Europe, Globe, United Kingdom

Europe, in search of lost time

A different Europe should adopt a policy of peace and neutrality. For the moment, demands like this arise as the dispersed expression of very diverse groups and citizen initiatives but they are gaining ever more ground among wide sections of the population.


Juan Diego García

 

Public awareness is improving but the alienating role of the media acts against it, distorting reality.

Working like an enormous lie factory, the so-called mass media (in particular, television) are very far from being neutral and “professional” bodies dedicated to objective reporting.

Instead of that, even the public broadcasters – which are funded with everyone’s money – twist and turn to suit the interests of governments, their owners or large multinational companies. Media that do not conform to this profile are rare or simply survive with a degree of marginalisation.

The deterioration of democracy is reflected very well in this obvious denial of so-called press freedom and of the public’s right to information.

Novel media such as the internet still allow a certain amount of play, however they are now being controlled and the time is not far off when these spaces of freedom will also be closed.

The (smaller and smaller) material reserves that families still have also conspire against a more forceful citizen reaction, even allowing a certain margin for the hope that things improve in the immediate future.

Of course, the opinion polls indicate that pessimism is growing and families are restructuring their consumption and limiting their expenditure to a minimum in expectation of worse days ahead.

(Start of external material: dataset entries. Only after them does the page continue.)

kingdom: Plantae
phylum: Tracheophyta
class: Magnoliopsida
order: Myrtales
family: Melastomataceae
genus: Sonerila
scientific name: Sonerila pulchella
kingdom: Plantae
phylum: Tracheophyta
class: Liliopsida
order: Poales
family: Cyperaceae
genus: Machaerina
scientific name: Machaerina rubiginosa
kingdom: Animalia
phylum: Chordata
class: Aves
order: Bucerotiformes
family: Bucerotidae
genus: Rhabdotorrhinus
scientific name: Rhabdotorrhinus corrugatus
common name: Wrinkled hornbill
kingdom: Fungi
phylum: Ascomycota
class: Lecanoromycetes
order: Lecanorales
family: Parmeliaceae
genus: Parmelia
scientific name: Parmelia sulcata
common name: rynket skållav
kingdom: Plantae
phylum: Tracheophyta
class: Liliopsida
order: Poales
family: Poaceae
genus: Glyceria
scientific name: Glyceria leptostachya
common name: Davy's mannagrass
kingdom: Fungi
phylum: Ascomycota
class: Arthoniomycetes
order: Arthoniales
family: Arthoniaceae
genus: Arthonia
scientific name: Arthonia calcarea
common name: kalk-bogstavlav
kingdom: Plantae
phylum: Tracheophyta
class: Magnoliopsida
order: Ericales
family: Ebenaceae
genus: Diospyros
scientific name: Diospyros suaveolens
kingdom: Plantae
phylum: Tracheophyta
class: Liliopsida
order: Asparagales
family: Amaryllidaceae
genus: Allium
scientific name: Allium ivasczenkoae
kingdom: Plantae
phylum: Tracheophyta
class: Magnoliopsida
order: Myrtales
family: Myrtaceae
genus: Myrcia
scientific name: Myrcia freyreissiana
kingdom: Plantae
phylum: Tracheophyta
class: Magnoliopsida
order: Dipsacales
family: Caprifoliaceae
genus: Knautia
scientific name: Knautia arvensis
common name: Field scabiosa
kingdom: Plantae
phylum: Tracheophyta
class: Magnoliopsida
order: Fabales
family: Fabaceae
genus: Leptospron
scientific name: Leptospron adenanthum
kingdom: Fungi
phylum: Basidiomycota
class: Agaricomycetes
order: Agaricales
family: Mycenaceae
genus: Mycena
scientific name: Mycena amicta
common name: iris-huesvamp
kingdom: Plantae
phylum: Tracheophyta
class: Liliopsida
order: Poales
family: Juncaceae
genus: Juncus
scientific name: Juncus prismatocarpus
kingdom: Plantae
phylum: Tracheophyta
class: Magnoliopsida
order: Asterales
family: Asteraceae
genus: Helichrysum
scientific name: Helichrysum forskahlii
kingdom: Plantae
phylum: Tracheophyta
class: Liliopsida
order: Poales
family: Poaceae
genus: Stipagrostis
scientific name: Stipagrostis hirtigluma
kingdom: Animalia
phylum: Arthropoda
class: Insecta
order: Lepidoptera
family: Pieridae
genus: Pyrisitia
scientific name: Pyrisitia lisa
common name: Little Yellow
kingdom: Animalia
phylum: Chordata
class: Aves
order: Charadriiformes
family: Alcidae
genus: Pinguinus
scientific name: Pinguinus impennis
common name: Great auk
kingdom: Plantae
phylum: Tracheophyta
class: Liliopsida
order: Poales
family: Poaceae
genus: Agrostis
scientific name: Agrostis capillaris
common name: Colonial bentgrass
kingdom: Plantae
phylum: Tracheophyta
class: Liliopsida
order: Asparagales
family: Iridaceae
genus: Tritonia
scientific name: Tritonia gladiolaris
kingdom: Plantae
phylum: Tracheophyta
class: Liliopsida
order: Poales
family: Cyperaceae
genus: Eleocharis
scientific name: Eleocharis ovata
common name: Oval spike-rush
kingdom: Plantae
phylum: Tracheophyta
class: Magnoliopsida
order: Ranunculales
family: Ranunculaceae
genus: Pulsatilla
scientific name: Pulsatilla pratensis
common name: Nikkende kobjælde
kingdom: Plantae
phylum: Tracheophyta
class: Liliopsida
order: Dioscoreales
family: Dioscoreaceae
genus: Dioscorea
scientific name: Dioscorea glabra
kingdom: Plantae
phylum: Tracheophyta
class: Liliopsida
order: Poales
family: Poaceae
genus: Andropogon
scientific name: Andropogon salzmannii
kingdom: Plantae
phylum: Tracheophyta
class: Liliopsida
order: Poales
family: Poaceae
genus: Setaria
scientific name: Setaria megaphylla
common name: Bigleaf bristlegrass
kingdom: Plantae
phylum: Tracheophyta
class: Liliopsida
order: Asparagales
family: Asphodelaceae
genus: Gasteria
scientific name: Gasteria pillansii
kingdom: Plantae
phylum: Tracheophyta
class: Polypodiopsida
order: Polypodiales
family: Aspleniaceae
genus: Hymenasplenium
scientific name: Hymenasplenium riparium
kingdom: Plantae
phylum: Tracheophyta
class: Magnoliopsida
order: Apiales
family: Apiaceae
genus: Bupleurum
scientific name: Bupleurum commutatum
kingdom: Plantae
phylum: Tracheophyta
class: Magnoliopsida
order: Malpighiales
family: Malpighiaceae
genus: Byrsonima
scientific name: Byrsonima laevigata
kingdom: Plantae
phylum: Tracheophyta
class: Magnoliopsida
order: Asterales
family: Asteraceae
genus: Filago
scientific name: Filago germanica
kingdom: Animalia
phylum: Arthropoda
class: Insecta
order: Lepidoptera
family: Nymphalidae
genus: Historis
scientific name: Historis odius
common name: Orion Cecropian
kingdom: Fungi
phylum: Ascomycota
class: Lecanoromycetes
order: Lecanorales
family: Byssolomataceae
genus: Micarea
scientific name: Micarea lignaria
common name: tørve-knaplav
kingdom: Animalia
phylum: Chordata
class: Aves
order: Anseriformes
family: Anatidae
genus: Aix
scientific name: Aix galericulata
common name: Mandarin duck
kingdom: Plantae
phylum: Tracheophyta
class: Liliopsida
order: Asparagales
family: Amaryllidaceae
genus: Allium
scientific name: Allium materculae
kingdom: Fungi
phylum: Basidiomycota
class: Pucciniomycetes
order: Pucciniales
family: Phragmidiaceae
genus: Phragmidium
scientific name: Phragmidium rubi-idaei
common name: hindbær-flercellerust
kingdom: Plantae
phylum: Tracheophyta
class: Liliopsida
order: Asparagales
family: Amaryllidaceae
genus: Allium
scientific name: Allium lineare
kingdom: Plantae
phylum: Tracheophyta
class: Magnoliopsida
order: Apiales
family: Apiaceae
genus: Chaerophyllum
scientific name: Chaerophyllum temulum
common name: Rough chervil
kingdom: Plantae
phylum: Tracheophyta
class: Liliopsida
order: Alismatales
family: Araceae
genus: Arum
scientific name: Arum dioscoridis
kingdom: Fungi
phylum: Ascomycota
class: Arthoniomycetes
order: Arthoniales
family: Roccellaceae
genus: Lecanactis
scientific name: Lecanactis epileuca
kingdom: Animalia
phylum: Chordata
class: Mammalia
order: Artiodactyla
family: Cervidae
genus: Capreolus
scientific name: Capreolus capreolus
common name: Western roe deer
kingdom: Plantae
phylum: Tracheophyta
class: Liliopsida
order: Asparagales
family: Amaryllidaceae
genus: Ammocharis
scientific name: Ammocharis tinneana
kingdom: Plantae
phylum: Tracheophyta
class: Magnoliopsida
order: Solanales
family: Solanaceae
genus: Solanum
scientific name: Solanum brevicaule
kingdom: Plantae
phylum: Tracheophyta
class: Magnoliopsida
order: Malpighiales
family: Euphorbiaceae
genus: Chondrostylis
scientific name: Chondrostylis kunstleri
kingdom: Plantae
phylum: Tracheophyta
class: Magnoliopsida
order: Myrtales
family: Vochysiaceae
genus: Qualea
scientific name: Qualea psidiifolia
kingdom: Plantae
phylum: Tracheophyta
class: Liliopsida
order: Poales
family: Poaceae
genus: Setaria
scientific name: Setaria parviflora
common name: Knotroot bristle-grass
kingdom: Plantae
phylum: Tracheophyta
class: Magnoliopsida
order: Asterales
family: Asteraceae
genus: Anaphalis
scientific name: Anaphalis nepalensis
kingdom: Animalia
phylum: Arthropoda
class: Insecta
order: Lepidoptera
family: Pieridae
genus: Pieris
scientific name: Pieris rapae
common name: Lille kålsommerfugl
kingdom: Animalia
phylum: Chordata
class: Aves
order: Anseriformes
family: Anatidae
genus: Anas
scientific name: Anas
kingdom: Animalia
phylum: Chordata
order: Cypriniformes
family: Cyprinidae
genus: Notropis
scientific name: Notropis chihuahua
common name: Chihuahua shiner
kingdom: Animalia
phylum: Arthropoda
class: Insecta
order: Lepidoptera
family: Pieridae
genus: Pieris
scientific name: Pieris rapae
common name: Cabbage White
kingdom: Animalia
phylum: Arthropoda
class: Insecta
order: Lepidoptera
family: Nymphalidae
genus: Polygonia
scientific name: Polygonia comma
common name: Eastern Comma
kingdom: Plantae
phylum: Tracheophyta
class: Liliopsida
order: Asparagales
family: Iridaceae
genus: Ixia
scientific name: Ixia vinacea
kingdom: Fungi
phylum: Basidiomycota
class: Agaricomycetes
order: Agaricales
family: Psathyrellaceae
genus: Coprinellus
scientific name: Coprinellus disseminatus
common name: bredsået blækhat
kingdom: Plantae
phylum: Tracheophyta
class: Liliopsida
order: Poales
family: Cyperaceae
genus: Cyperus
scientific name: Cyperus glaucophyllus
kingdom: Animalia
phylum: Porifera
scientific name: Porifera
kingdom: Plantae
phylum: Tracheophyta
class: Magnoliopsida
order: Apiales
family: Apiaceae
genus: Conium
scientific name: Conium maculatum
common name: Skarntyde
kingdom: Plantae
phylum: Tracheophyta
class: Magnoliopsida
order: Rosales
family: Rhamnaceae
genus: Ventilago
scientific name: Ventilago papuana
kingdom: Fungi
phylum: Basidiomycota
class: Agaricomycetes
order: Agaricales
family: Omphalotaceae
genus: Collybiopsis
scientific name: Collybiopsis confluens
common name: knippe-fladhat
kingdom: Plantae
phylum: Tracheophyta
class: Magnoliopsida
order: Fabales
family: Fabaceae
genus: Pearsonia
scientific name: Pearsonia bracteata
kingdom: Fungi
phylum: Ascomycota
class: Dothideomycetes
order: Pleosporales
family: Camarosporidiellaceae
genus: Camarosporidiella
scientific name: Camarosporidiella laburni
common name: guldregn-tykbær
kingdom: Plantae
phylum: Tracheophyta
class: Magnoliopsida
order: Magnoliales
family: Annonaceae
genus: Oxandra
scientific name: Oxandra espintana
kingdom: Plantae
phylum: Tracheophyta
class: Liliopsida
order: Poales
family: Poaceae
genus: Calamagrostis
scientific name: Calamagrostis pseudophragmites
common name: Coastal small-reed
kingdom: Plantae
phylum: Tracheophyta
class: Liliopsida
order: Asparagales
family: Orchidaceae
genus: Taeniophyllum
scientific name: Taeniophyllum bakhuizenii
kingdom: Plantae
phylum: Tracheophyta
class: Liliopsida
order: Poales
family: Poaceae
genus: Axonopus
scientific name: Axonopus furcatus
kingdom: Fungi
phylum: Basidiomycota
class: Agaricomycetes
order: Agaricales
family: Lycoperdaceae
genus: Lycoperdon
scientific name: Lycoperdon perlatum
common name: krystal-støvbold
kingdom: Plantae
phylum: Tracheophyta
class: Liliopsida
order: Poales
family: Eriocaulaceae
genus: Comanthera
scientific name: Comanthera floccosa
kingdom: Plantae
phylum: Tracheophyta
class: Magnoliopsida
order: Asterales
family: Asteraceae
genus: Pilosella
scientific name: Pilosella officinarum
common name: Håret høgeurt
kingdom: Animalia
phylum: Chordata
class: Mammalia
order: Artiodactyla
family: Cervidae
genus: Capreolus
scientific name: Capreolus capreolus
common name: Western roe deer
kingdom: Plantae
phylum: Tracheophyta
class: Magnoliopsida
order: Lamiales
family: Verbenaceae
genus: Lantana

But poverty and destitution, although expanding, still do not affect the majority of the population.

However, the proportions of the groups known as “three thirds” that make up the social fabric (those integrated into the system, those threatened with exclusion and those who are marginalised) have changed in recent years. There are now very worrying pictures of poverty and even of destitution in the heart of these rich societies in which the democratic order is supposed to guarantee some basic minimums for everyone and sufficient opportunities to progress in wellbeing.

This erosion of the material basis of democracy brings distress and discomfort to those who always believed themselves immune to social descent, growing fear to those who find themselves threatened with exclusion and feelings of impotence and rage to the growing mass of destitute souls for whom nobody can now see a way out. Democracy with hunger has a bitter taste.

If, for now, the explosions of social discontent do not constitute an immediate threat, the deterioration of that reserve accumulated after two or three decades of material improvement might surprise the most optimistic people.

Dominique Gaston André Strauss-Kahn, former Managing Director of the IMF, drew attention to this point recently and said that if the dynamic were not corrected, Europe could experience large-scale social explosions. In fact, it is already happening.

But the factor that probably most limits a more forceful citizen response is the lack of development of an organisation equal to the present circumstances. Fragmentation is its most notorious characteristic.

The crisis of the political parties has allowed a thousand sectorial and regional initiatives to appear in their place. Although they represent deeply felt and legitimate demands, their narrowness does not enable them to co-ordinate their efforts and give their protests a political form appropriate to the circumstances.

Workers’ struggles, regional demands, causes based on ethnicity or gender – among the most conspicuous – have not found for the moment a way of co-ordinating that allows them to translate their enormous social presence into a political force that manages to stop the suicidal course of events, the erosion of democracy or, still less, bring about solutions. All this allows the system to continue its merry progress without worrying about the wave of discontent that it generates.

Everything carries on as though the dominant class assume that although democracy is deteriorating and protest is growing, there will be enough police to maintain control.

And war, that biblical curse that was believed to have been overcome in modernity and after the end of communism, not only has not disappeared but has remained and deepened.

Predatory wars and imperialist wars are an integral part of United States democracy and civilised Europe is also throwing itself to a growing extent into that maelstrom of death and destruction.

Europe, falling back on its colonialist traditions, is not only abandoning the idea of building an EU based on shared prosperity, a continent of peaceful coexistence with the world, but it is also supporting war.

It becomes, then, a fundamental challenge, that the peoples of old Europe and North America reclaim the best of their democratic tradition and make up their minds to stop the current process that is leading to barbarism.

Those that compare the current situation to that of the Great Depression are not far wrong. Indeed, after the “roaring twenties” suddenly everything collapsed, the streets filled with Nazi hordes, what little democracy there was then drowned in its own contradictions and the world found itself facing fascism and war.

Of course, none of this is inevitable and a powerful citizens’ mobilisation could stop the insane right and avert war with a profound social revolution.

If it is concluded beyond doubt that the evil resides in the system itself and that sooner or later democracy and peace will turn out to be incompatible with capitalism, the path to seeking different alternatives will have been embarked on. We could be at the gates of a new dawn.

If the system becomes incompatible with democratic coexistence and destroys not only human beings but also the environment and the resources that ensure the existence of this and future generations, it would be a pressing imperative to seek an alternative that now is not just possible but urgent and necessary.